- EXTRACT PROVIDED
# Woohoo, Finally done!



## Jenzo770 (Jan 12, 2009)

Hey everybody
I didn't really knew where to put this thread, so i guess this'll do.
I'm finally done with the first chapter of my story, and i have uploaded it on Furaffinity. Please read it and leave comments on what  can improve, since I intend to continue the story.

http://www.furaffinity.net/view/1882469/    <--- The story =D


----------



## Nargle (Jan 12, 2009)

I think this would be a more appropriate place:
http://forums.furaffinity.net/forumdisplay.php?f=51


----------



## Adelio Altomar (Jan 12, 2009)

Only one?

How many chapters do you have left to go?


----------



## Poetigress (Jan 12, 2009)

Nargle said:


> I think this would be a more appropriate place:
> http://forums.furaffinity.net/forumdisplay.php?f=51



No, this is the right place -- The Paper Mill seems to be more for discussion about publications (comics, zines, and so on).

That said, there is a Critique Thread up there in the wad of stickies for those looking for feedback on their work...


----------



## Jenzo770 (Jan 12, 2009)

Adelio Altomar said:


> Only one?
> 
> How many chapters do you have left to go?



For the moment, I got no idea =P
I have the whole story in my head, but I don't know where to cut and where to begin



Poetigress said:


> That said, there is a Critique Thread up there in the wad of stickies for those looking for feedback on their work...

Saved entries
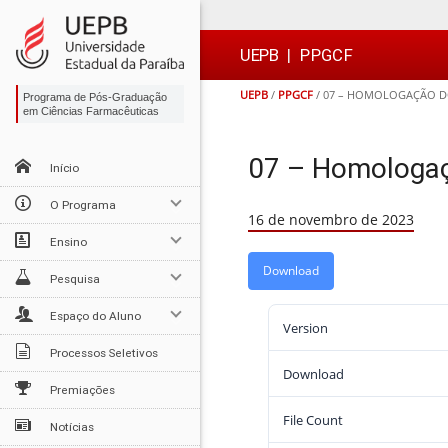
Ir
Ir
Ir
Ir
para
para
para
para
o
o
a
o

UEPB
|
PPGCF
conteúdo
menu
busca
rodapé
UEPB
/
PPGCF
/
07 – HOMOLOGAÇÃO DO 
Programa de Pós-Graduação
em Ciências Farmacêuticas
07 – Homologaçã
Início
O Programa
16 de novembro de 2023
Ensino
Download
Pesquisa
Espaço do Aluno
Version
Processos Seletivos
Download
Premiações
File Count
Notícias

---

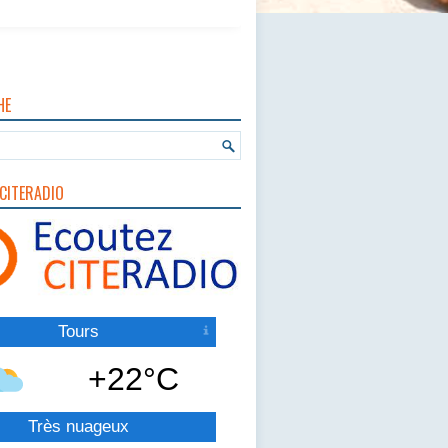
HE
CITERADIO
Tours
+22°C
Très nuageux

- ACTIVITY LIST
1. In the forum thread, what does Poetigress say The Paper Mill seems to be more for?
2. Summarize the forum thread in three sentences.
3. Continue the forum thread about the finished first chapter from where it stops.

- RESULTS BY TASK
1. Discussion about publications such as comics and zines.

2. Jenzo770 announces finishing the first chapter of a story, uploaded to Furaffinity, and asks readers for comments on what can improve, since the story will continue. Nargle suggests a different forum, but Poetigress says the thread is in the right place because The Paper Mill is more for discussing publications, and points to a Critique Thread among the stickies. Asked how many chapters are left, Jenzo770 replies that it is unclear for now, since the whole story is in mind but not where to cut and begin.

3.
Well, ofcourse i want feedback, but mostly I just want people to read it^^


----------



## ScottyDM (Jan 13, 2009)

What are you trying to accomplish with this?

The formatting is unlike any standard story presentation. What is the significance of the full-sized paragraph that leads with a hyphen? What is the significance of the narrow paragraphs? You seem to be leaping back and forth in either time or location (or both), but how is the reader to interpret this? Parts of this seem almost like a screenplay, but not really. The whole thing seems almost like a story outline, but not quite. Perhaps if we knew what you were trying to do with each paragraph someone could advise you on how to create a format/presentation that would be less confusing.

BTW, other than some oddly constructed sentences, grammar and spelling otherwise seem fine.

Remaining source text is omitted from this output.